Irish uncertainty dents markets

Brian Cowen

Irish PM Brian Cowen: “We are now in a position to apply for assistance”

The euro and global shares have both risen in value, as markets welcomed the bail-out for the Irish Republic.

Following Sunday’s deal, the euro strengthened to $1.376 while Japan’s Nikkei index closed up 0.9% at a five-month high.

The exact amount and terms of the European Union-led package will be negotiated in the coming days.

Irish Finance Minister Brian Lenihan said his government would be getting less than 100bn euros ($136bn; £85bn).

The UK and Sweden have also offered direct loans.

The crisis in the Irish Republic has been brought on by the recession and the almost total collapse of the country’s banks, analysts say.

Once known as the Celtic Tiger for its strong economic growth – helped by low corporate tax rates – a property bubble burst, leaving the country’s banks with huge liabilities and pushing up the cost of borrowing for them and the government.

The Irish Prime Minister, Brian Cowen, said the government would be publishing a four-year budget plan that would restructure the banking industry.

EU Finance Commissioner Olli Rehn, speaking in Brussels, said the loans would be provided to the Republic over a three-year period and the assistance would help preserve the stability of the eurozone – the group of 16 nations using the euro as their common currency.

Analysis

There was a real sense of urgency as eurozone finance ministers held a conference call trying to agree as much of this as they could before the markets open on Monday.

The European Central Bank said this was all about safeguarding the financial stability of the euro and the eurozone. The German finance minister said this was not about defending a country – namely Ireland – but about defending a common currency.

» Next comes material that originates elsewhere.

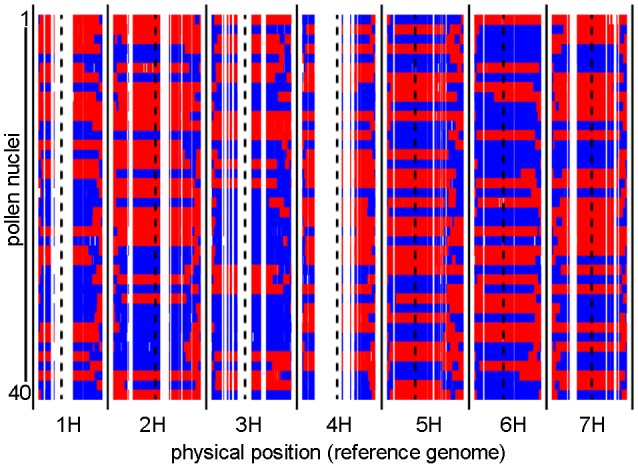
Graphical genotypes of individual pollen nuclei revealed by single-cell genome sequencing. Recombination events were detected in 40 individual pollen nuclei. The two parental barley genotypes are shown in red (“Morex”) and blue (“Barke”). Consensus genotypes were mapped to the physical reference genome of barley at 1 Mbp resolution. Centromere positions are indicated by dashed black lines. White gaps which consistently occur in all samples are regions where no genetic polymorphisms exist between “Morex” and “Barke.”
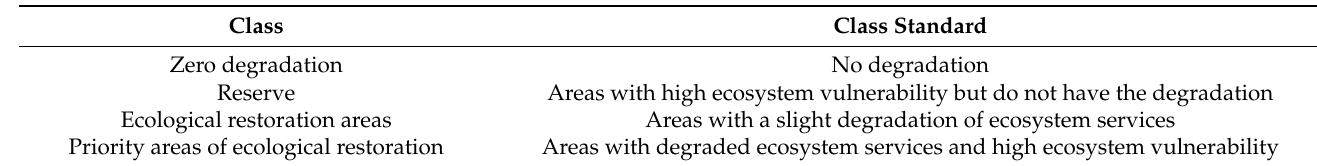
Table 2. Ecological restoration zoning standards.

What was driving all of this was the fear of contagion – that Ireland’s problem could spread to other eurozone countries such as Portugal, force up borrowing costs and perhaps force them to accept a bail-out as well.

The big question now is that there have been two eurozone bail-outs this year: Will this help draw a line under instability or are we going to see a succession of crises, raising long-term questions about the future of stability in the EU?

The Reuters news agency quoted senior EU sources as saying the loans would total 80-90bn euros.

Mr Cowen said the Irish Republic’s banks would be made smaller, as part of a restructuring of the banking industry.

The other part of the bail-out package would help to reduce the government’s budget deficit to a target of 3% of GDP by 2014, Mr Lenihan said.

Under the bail-out scheme, income tax will increase but the country’s low 12.5% corporation tax – controversial for some other countries but “non-negotiable” for the Irish government – will not be touched.

It is a sign of the crisis facing the Irish Republic and some of the other highly-indebted European nations that the rescue plan had to be announced late on Sunday, before the financial markets opened on Monday, without many important details having been worked out, says BBC Europe correspondent Jonty Bloom.

Announcing the bail-out on Sunday, Mr Cowen appealed for public solidarity.

“We should not underestimate the scale of our economic problems, but we must have faith in our ability as a people to recover and prosper once more”

Brian Cowen Prime Minister, Irish RepublicRobinson blog: Friend in needIrish voters reflect on rescue deal

“To the Irish people I say simply this: We should not underestimate the scale of our economic problems, but we must have faith in our ability as a people to recover and prosper once more,” he said.

“The task of rebuilding our economy falls to our own efforts as a people,” he told a news conference following a cabinet meeting on the rescue plan.

“That is where the focus of our efforts must turn over coming weeks, beginning with the four-year plan and then the budget. And now we need to show the solidarity in our own country that our neighbours have shown to us at this time.”

Although the country’s government claims to be fully funded until the middle of next year, it has provided a blanket guarantee to the Irish banks, some of whom are now finding it impossible to borrow money in the markets.

On Thursday, Mr Cowen’s government admitted for the first time that it may need outside help.

Previously the government had said it did not need any financial support from the European Union and IMF.

EU officials fear the Republic’s financial problems might spread to other eurozone countries with large budget deficits, such as Spain and Portugal.

The EU and the IMF launched a 110bn euro rescue programme for Greece in May after the government was faced with the prospect of bankruptcy.

Big government spending cuts sent large numbers of Greeks onto the streets in protest.